Assume that three boats, $B_1$, $B_2$ and $B_3$ travel on a lake with a constant magnitude velocity equal to $v$. $B_1$ always travels towards $B_2$, which in turn travels towards $B_3$ which ultimately travels towards $B_1$. Initially, the boats are at points on the water surface that form an equilateral triangle with an edge $a$, as shown in the following figure.

a) How long does it take for the boats to meet?

b) Calculate the expression of the trajectory described by one of the three boats.

GAB:
a) $t=\frac{2a}{3v}$
b) $r(\theta)=\frac{a\sqrt{3}}{3}e^{-\sqrt{3}\theta}$Hi guys, I would like some help in solving this problem. I first tried to describe the initial movement of each boat vectorly and tried to find the point where the boats collide. However, I've just noticed that the angle $\theta$ doesn't stay constant, so the velocity vector changes with each passing second. I've already solved a similar problem in Irodov, with turtles heading towards each other if I'm not mistaken, but the question didn't ask to describe the position as a function of time. I really appreciate it if you can help me with ideas.

 

[ergospherical]

Here is a hint. After a small time $\delta t$, then to first order in $\delta t$ each boat has moved $v\delta t$ along the edge of the triangle:

This results in a new equilateral triangle, of slightly shorter side length.
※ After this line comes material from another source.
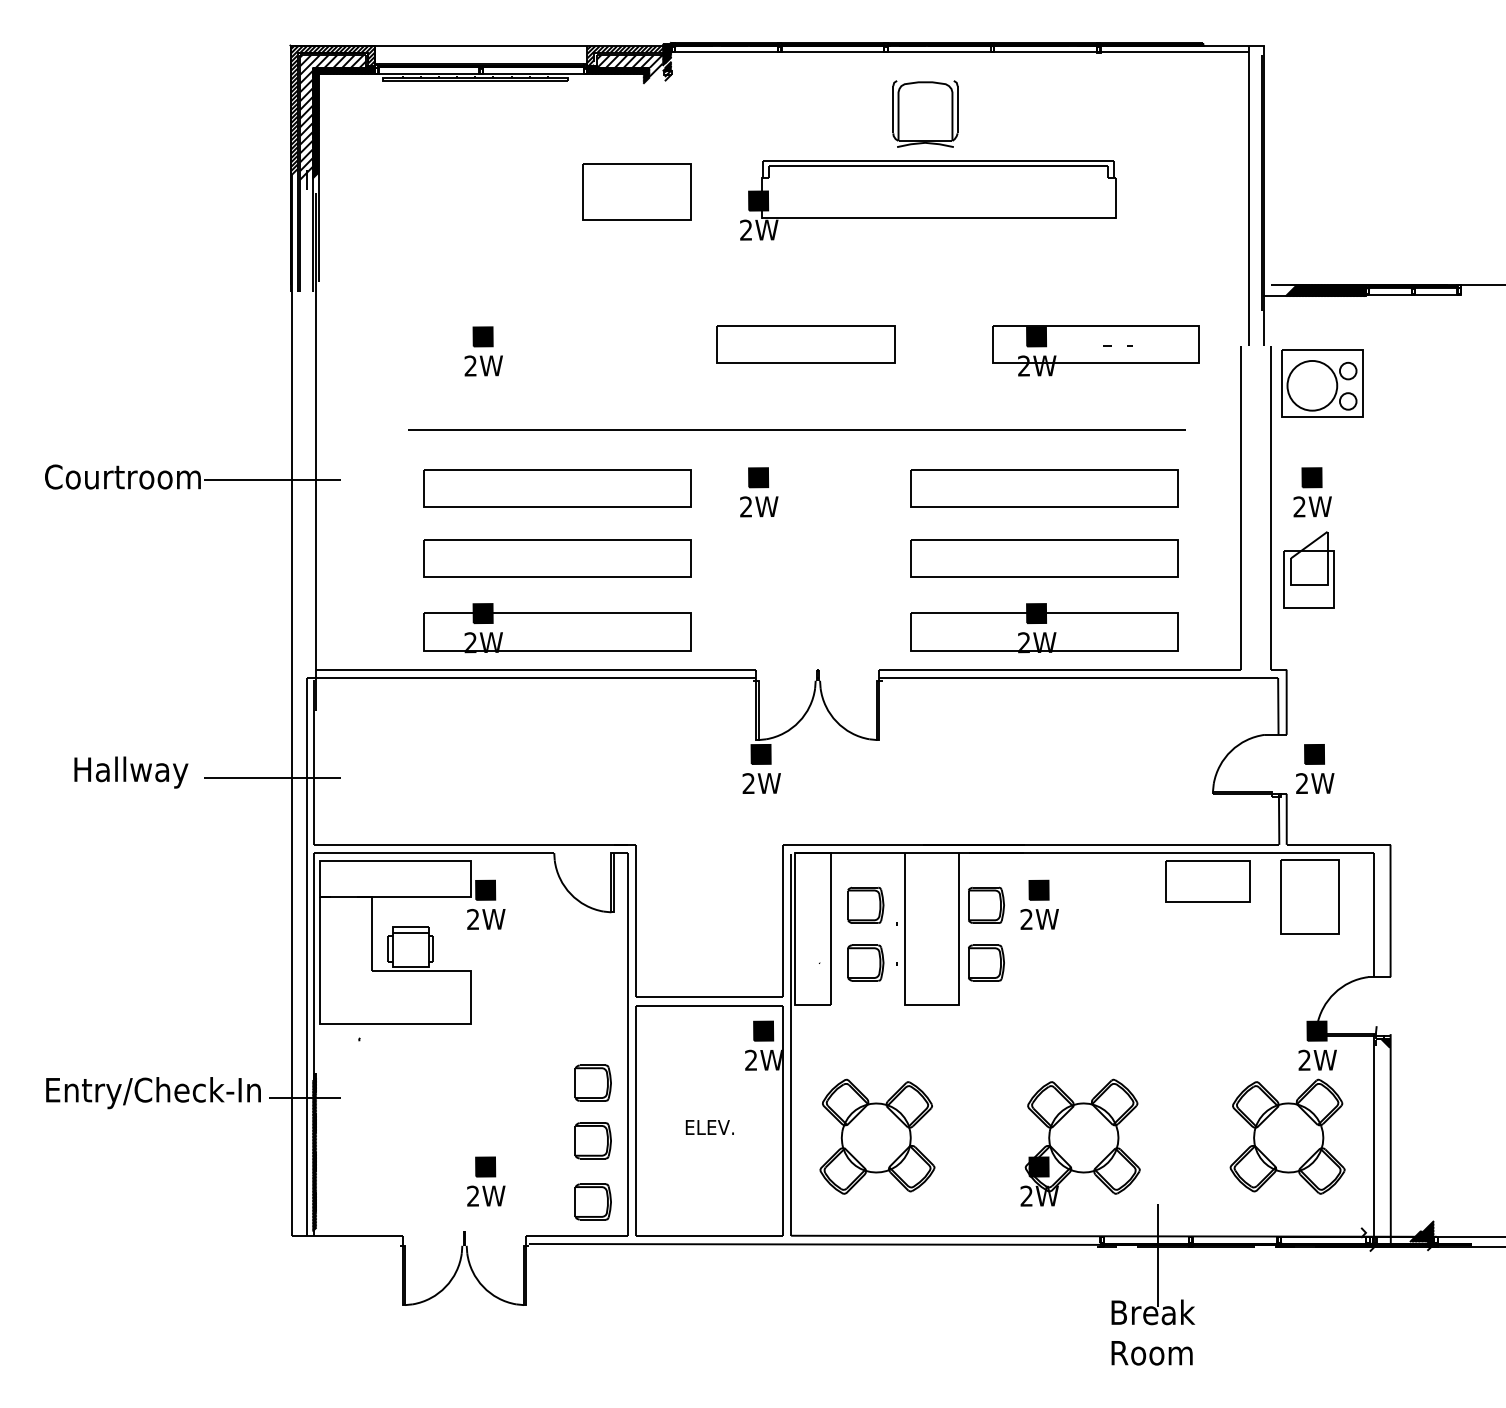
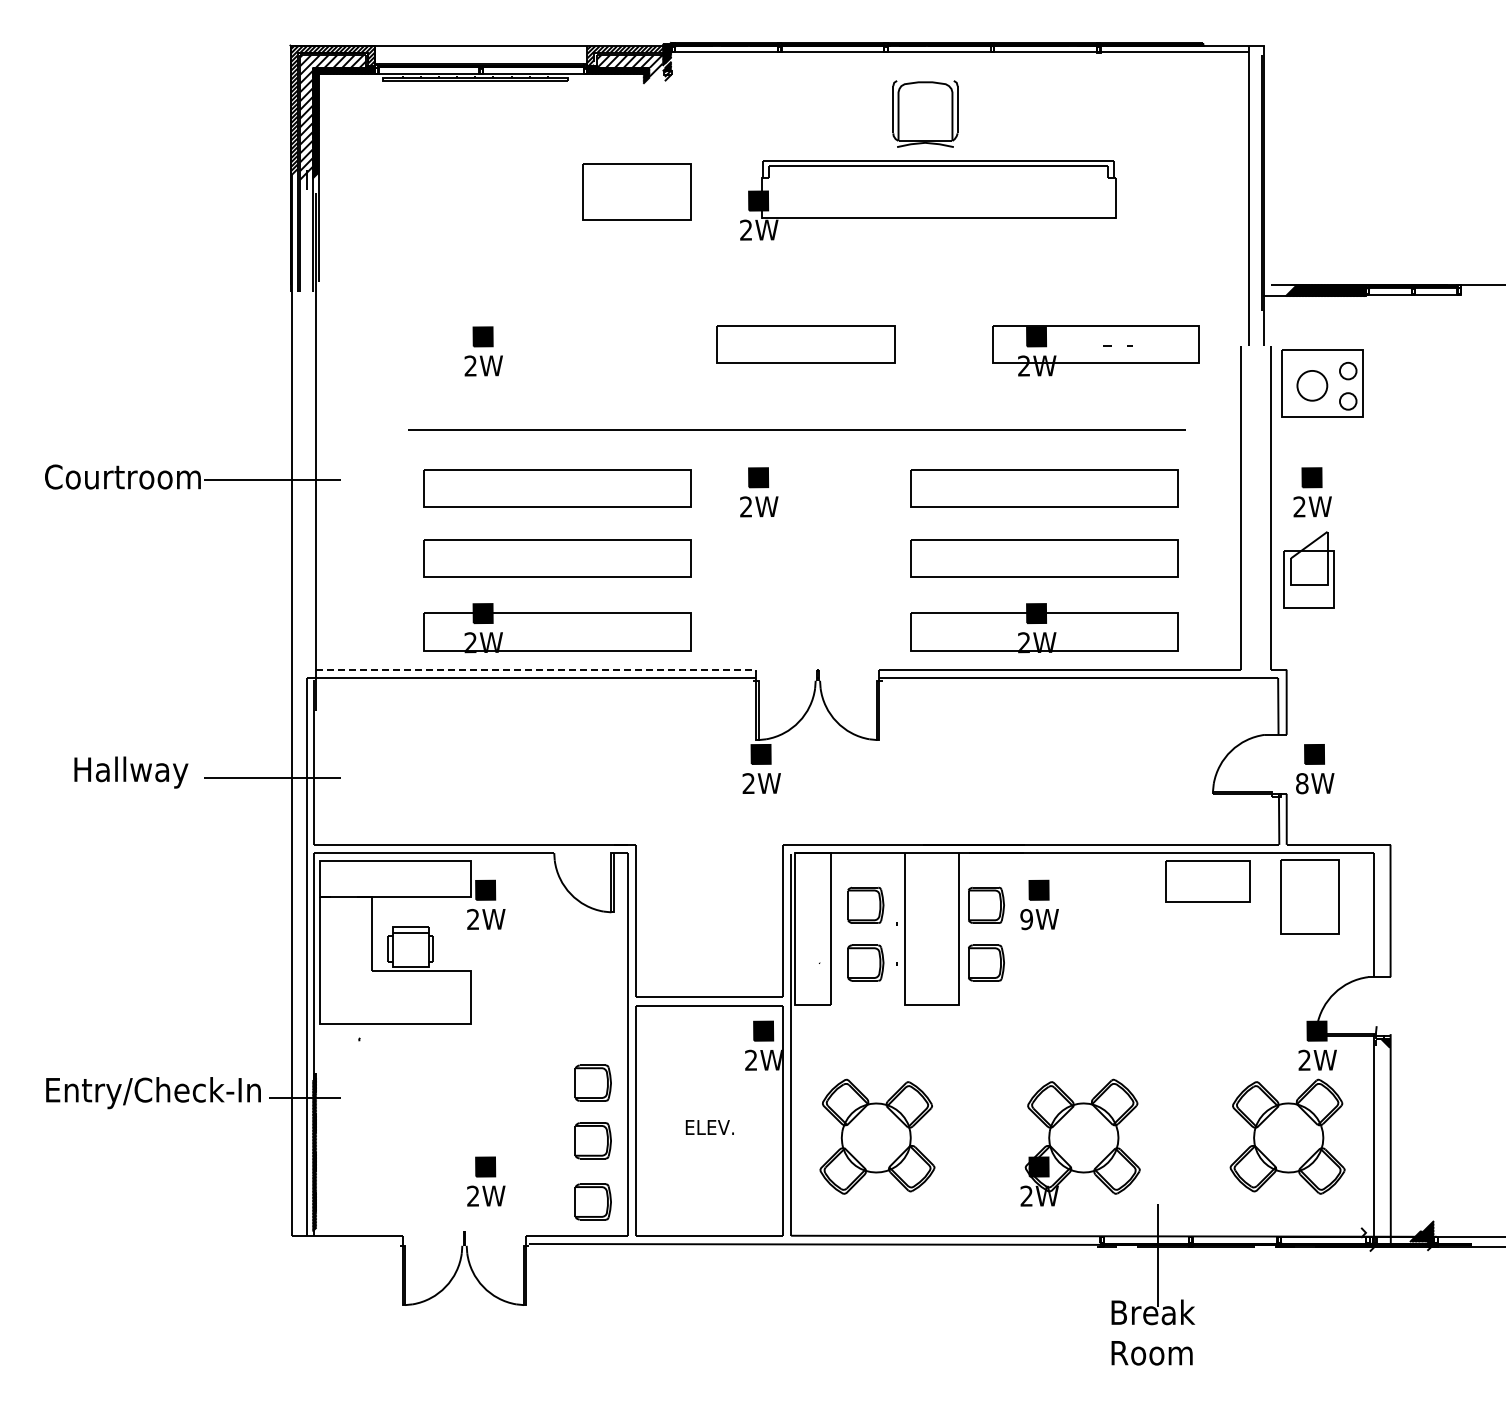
circle at (1312, 385) diameter: 50 px -> 30 px
line at (536, 669): solid -> dashed
text at (1302, 783): 2W -> 8W
text at (1026, 919): 2W -> 9W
What is the side length of this new triangle to first order in $\delta t$? What is the change $\delta l$ in side length in time $\delta t$? What is $\delta l / \delta t$?

(You can imagine drawing a sequence of smaller and smaller such triangles until the boats collide. )

 

[jbriggs444]

Much can be deduced as consequences of the symmetry of the problem.